* REQUIRED WORK *
Reproduce the entries shown below only from the line with "Document page, 1500x1125 pixels." down to the line with "Document page, 2001x1125 pixels.", keeping both end lines and copying each one exactly.

___ AVAILABLE DATA ___

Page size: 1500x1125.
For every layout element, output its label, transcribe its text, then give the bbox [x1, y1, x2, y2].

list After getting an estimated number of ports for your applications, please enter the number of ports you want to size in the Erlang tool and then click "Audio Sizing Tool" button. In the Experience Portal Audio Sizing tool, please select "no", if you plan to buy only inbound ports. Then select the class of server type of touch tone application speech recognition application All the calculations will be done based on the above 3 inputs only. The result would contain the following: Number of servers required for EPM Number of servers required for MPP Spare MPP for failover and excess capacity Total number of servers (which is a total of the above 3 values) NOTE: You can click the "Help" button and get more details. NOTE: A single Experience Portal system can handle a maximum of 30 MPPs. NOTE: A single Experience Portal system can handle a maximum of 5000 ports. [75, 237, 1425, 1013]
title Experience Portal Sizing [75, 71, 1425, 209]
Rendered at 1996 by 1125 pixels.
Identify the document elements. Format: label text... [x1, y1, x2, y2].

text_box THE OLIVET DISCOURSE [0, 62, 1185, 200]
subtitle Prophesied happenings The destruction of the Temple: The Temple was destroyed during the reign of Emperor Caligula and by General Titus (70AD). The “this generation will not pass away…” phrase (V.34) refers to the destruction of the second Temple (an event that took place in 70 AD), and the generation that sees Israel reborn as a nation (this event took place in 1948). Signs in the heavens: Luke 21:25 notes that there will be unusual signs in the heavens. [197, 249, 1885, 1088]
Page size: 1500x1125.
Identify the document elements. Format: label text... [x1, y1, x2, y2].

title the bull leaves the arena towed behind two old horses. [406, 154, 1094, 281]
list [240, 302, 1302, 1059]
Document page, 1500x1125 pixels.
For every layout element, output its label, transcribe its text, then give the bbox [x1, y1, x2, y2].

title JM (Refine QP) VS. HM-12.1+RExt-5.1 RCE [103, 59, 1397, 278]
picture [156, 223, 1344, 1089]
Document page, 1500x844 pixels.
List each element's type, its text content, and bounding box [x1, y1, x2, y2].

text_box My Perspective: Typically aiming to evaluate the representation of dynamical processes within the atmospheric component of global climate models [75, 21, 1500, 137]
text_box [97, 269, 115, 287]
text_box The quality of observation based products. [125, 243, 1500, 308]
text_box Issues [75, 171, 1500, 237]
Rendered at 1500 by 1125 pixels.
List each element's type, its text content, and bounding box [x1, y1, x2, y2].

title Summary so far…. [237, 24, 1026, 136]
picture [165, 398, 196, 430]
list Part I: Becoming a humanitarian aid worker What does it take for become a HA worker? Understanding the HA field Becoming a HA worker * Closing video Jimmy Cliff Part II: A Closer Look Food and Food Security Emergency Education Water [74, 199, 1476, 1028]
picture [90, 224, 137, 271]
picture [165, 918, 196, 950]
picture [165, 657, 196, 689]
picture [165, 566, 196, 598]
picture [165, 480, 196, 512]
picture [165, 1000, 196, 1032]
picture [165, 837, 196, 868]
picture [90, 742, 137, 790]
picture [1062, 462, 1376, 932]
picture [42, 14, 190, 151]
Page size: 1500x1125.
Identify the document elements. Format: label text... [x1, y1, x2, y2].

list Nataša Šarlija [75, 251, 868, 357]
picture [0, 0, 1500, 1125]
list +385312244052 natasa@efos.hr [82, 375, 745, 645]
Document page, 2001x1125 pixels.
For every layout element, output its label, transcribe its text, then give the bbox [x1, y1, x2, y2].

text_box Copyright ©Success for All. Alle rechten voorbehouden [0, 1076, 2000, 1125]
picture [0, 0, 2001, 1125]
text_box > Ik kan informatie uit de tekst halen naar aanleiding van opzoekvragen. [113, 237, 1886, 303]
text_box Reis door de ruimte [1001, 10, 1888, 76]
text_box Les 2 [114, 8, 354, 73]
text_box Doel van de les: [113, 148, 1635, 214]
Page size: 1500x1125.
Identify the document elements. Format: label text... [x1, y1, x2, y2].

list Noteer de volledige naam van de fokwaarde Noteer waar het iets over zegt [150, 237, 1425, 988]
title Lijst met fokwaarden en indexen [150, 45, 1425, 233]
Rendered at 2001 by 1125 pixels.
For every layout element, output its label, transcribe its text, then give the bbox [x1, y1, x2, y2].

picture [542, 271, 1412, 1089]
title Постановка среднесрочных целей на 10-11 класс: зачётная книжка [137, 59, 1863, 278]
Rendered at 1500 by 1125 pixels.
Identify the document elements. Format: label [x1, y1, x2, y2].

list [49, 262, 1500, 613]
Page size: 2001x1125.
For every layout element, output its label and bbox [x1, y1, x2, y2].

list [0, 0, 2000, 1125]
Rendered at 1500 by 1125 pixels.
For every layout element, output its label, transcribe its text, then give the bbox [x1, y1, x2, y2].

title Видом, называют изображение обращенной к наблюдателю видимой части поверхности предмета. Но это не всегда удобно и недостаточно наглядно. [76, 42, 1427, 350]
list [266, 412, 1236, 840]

___

* EXERCISE ANSWER *
Document page, 1500x1125 pixels.
For every layout element, output its label, transcribe its text, then give the bbox [x1, y1, x2, y2].

title JM (Refine QP) VS. HM-12.1+RExt-5.1 RCE [103, 59, 1397, 278]
picture [156, 223, 1344, 1089]
Document page, 1500x844 pixels.
List each element's type, its text content, and bounding box [x1, y1, x2, y2].

text_box My Perspective: Typically aiming to evaluate the representation of dynamical processes within the atmospheric component of global climate models [75, 21, 1500, 137]
text_box [97, 269, 115, 287]
text_box The quality of observation based products. [125, 243, 1500, 308]
text_box Issues [75, 171, 1500, 237]
Rendered at 1500 by 1125 pixels.
List each element's type, its text content, and bounding box [x1, y1, x2, y2].

title Summary so far…. [237, 24, 1026, 136]
picture [165, 398, 196, 430]
list Part I: Becoming a humanitarian aid worker What does it take for become a HA worker? Understanding the HA field Becoming a HA worker * Closing video Jimmy Cliff Part II: A Closer Look Food and Food Security Emergency Education Water [74, 199, 1476, 1028]
picture [90, 224, 137, 271]
picture [165, 918, 196, 950]
picture [165, 657, 196, 689]
picture [165, 566, 196, 598]
picture [165, 480, 196, 512]
picture [165, 1000, 196, 1032]
picture [165, 837, 196, 868]
picture [90, 742, 137, 790]
picture [1062, 462, 1376, 932]
picture [42, 14, 190, 151]
Page size: 1500x1125.
Identify the document elements. Format: label text... [x1, y1, x2, y2].

list Nataša Šarlija [75, 251, 868, 357]
picture [0, 0, 1500, 1125]
list +385312244052 natasa@efos.hr [82, 375, 745, 645]
Document page, 2001x1125 pixels.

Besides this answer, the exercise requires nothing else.